Keane Robert W, Davis Angela R, Dietrich W Dalton
Department of Physiology and Biophysics, University of Miami Miller School of Medicine, Miami, Florida 33136, USA.
J Neurotrauma. 2006 Mar-Apr;23(3-4):335-44. doi: 10.1089/neu.2006.23.335.
Central nervous system (CNS) destruction in spinal cord injury (SCI) is caused by a complex series of cellular and molecular events. Recent studies have concentrated on signaling by receptors in the tumor necrosis factor receptor (TNFR) superfamily that mediate diverse biological outcomes ranging from inflammation to apoptosis. From the perspective of basic science research, understanding how receptor signaling mediates these divergent responses is critical in clarifying events underlying irreversible cell injury in clinically relevant models of SCI. From a clinical perspective, this work also provides novel targets for the development of therapeutic agents that have the potential to protect the spinal cord from irreversible damage and promote functional recovery.

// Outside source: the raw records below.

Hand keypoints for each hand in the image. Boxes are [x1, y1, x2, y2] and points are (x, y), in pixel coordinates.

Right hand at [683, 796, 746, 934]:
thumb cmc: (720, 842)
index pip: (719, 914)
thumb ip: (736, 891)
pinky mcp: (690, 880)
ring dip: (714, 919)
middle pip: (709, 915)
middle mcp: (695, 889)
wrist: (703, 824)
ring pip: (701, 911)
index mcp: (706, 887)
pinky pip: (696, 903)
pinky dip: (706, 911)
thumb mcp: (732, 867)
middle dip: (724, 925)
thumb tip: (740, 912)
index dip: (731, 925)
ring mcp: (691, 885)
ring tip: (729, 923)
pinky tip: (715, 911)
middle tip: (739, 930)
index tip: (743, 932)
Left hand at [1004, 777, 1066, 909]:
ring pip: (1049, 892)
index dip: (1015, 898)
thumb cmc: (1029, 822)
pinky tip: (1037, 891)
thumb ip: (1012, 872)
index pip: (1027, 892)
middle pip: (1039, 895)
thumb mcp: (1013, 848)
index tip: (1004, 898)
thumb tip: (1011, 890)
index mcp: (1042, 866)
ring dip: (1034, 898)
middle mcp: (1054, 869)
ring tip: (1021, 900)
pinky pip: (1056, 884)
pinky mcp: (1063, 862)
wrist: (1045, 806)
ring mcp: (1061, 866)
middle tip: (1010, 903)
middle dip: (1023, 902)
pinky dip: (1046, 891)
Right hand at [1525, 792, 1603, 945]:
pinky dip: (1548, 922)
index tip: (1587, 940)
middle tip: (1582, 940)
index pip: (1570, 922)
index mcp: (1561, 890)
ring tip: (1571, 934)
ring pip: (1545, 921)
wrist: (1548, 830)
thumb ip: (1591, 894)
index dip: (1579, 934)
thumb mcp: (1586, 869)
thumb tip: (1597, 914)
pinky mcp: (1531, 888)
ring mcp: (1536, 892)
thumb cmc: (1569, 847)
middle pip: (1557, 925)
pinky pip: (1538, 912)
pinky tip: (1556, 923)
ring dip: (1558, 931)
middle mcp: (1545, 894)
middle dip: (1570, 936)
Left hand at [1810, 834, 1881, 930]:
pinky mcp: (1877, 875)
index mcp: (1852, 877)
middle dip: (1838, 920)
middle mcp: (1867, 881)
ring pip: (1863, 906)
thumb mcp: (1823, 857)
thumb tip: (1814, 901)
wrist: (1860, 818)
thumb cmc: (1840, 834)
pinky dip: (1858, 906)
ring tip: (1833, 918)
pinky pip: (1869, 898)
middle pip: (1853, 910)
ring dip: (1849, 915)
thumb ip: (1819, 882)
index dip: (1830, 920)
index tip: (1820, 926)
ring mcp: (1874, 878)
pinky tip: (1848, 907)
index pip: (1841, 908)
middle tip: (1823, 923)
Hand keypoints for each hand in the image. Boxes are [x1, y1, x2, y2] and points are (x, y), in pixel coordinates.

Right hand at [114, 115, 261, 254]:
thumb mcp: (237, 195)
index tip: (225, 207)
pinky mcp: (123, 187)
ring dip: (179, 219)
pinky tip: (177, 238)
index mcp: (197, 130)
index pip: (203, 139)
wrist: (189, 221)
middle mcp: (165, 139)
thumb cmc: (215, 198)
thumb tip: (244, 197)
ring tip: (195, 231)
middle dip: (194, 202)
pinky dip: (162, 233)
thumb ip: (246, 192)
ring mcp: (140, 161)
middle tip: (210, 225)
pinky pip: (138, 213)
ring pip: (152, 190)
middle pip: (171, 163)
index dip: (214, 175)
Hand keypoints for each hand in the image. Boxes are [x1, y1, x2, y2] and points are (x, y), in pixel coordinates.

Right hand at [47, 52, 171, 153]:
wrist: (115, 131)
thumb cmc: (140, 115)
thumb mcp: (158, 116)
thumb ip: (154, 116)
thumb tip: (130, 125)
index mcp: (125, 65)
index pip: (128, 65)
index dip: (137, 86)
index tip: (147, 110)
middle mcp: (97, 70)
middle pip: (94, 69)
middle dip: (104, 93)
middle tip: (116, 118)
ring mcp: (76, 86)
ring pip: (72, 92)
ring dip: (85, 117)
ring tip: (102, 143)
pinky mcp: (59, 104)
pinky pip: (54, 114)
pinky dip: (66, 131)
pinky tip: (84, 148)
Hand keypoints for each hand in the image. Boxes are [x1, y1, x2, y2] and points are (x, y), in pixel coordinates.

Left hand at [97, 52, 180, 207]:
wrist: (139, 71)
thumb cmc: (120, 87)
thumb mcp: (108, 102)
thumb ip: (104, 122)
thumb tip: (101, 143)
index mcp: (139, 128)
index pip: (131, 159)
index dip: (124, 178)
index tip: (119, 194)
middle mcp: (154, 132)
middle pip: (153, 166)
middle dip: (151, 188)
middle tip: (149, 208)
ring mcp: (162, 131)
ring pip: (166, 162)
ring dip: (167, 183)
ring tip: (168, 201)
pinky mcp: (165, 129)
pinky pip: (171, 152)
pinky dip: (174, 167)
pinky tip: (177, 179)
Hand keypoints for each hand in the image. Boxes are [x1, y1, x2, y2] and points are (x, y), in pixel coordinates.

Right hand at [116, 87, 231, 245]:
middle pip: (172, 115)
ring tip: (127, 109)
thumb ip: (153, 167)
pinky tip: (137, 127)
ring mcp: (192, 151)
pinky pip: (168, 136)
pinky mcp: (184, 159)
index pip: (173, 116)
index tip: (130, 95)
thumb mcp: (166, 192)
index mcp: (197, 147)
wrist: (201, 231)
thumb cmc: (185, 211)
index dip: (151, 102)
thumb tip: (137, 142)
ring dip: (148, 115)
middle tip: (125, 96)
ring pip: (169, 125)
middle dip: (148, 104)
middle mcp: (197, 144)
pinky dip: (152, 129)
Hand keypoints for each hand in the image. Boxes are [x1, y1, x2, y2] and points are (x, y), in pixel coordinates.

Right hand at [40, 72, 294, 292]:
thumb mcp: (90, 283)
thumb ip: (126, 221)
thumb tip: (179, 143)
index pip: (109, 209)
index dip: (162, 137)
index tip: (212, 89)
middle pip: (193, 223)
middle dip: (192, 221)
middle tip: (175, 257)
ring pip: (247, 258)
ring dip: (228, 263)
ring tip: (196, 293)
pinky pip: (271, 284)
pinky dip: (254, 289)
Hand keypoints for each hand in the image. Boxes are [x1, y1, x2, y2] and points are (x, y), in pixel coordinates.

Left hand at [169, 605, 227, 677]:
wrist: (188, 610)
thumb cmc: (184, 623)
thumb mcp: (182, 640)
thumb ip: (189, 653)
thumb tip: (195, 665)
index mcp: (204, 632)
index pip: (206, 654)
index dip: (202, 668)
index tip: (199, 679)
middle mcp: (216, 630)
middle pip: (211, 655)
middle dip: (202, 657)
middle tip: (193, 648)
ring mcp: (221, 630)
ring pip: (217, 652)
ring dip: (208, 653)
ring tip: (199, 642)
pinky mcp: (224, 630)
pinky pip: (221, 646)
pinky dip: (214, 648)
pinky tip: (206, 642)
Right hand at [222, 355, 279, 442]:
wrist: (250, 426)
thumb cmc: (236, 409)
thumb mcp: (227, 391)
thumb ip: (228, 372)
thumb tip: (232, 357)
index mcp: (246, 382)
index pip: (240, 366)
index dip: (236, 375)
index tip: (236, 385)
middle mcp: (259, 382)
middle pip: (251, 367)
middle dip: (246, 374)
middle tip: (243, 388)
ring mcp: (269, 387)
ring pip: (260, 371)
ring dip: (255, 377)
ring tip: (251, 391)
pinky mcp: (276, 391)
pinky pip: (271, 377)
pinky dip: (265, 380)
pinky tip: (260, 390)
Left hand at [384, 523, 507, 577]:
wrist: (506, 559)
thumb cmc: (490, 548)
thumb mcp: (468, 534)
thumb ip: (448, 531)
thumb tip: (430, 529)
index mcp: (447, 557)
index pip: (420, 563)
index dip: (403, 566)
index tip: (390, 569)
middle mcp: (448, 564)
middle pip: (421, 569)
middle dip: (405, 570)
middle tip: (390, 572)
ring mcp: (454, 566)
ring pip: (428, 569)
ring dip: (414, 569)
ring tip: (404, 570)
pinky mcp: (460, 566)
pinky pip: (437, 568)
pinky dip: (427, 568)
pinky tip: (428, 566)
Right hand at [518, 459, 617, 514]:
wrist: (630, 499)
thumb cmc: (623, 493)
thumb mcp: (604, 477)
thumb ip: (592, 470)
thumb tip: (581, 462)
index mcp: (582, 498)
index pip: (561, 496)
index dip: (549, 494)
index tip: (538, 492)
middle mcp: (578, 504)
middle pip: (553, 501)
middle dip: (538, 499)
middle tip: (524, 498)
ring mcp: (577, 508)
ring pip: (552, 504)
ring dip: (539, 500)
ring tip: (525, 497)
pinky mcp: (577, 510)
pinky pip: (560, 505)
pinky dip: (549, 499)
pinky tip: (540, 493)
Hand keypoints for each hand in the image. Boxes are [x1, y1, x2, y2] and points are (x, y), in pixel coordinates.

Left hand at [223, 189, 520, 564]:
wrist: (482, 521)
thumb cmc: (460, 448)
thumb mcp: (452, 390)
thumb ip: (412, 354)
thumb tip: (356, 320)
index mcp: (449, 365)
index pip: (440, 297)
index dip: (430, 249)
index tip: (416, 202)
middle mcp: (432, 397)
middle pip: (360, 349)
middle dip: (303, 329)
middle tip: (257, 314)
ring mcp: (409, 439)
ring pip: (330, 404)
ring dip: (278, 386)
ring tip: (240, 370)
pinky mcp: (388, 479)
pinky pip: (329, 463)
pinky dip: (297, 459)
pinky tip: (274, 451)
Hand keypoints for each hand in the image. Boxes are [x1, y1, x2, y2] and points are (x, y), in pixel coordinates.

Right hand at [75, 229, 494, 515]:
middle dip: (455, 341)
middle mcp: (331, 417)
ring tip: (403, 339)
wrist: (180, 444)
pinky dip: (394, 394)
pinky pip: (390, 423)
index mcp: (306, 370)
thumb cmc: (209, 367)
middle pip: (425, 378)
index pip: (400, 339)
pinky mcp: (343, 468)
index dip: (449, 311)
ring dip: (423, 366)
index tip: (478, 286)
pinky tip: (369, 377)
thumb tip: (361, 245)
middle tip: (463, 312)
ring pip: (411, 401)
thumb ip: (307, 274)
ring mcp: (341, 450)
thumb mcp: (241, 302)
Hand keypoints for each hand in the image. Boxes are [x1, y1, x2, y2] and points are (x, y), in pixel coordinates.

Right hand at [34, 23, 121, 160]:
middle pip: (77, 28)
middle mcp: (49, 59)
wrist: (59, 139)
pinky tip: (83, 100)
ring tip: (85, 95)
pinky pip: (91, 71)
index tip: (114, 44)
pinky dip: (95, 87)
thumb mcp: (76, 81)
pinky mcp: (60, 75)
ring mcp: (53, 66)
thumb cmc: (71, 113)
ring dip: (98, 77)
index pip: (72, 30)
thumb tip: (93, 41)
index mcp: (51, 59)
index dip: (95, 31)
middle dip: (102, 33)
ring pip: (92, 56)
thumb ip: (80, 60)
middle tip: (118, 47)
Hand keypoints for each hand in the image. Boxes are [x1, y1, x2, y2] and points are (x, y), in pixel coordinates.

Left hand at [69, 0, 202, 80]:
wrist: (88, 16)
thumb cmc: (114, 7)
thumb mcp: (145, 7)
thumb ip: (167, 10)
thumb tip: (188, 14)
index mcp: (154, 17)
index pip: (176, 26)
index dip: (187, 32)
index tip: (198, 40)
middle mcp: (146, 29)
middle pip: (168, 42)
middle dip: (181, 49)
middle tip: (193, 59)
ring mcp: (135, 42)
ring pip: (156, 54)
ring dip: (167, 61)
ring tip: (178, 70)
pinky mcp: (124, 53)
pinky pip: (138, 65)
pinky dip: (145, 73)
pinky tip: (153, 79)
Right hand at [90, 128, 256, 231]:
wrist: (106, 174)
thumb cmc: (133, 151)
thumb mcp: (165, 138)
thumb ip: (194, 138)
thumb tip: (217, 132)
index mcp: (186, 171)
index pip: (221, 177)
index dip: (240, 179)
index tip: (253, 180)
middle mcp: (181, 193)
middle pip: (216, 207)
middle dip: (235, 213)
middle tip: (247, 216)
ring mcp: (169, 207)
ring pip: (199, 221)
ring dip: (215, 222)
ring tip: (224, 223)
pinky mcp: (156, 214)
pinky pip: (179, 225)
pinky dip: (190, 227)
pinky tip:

In this review, we discuss how the formation of alternate signaling complexes and receptor membrane localization after SCI can influence life and death decisions of cells stimulated through two members of the TNFR superfamily, Fas/CD95 and TNFR1.
脊髓损伤(SCI)中中枢神经系统(CNS)的破坏是由一系列复杂的细胞和分子事件引起的。最近的研究集中在肿瘤坏死因子受体(TNFR)超家族中的受体信号传导上,这些受体介导从炎症到细胞凋亡等多种生物学结果。从基础科学研究的角度来看,了解受体信号如何介导这些不同的反应对于阐明SCI临床相关模型中不可逆细胞损伤的潜在机制至关重要。从临床角度来看,这项工作还为开发治疗药物提供了新的靶点,这些药物有可能保护脊髓免受不可逆损伤并促进功能恢复。在这篇综述中,我们讨论了SCI后交替信号复合物的形成和受体膜定位如何影响通过TNFR超家族的两个成员Fas/CD95和TNFR1刺激的细胞的生死抉择。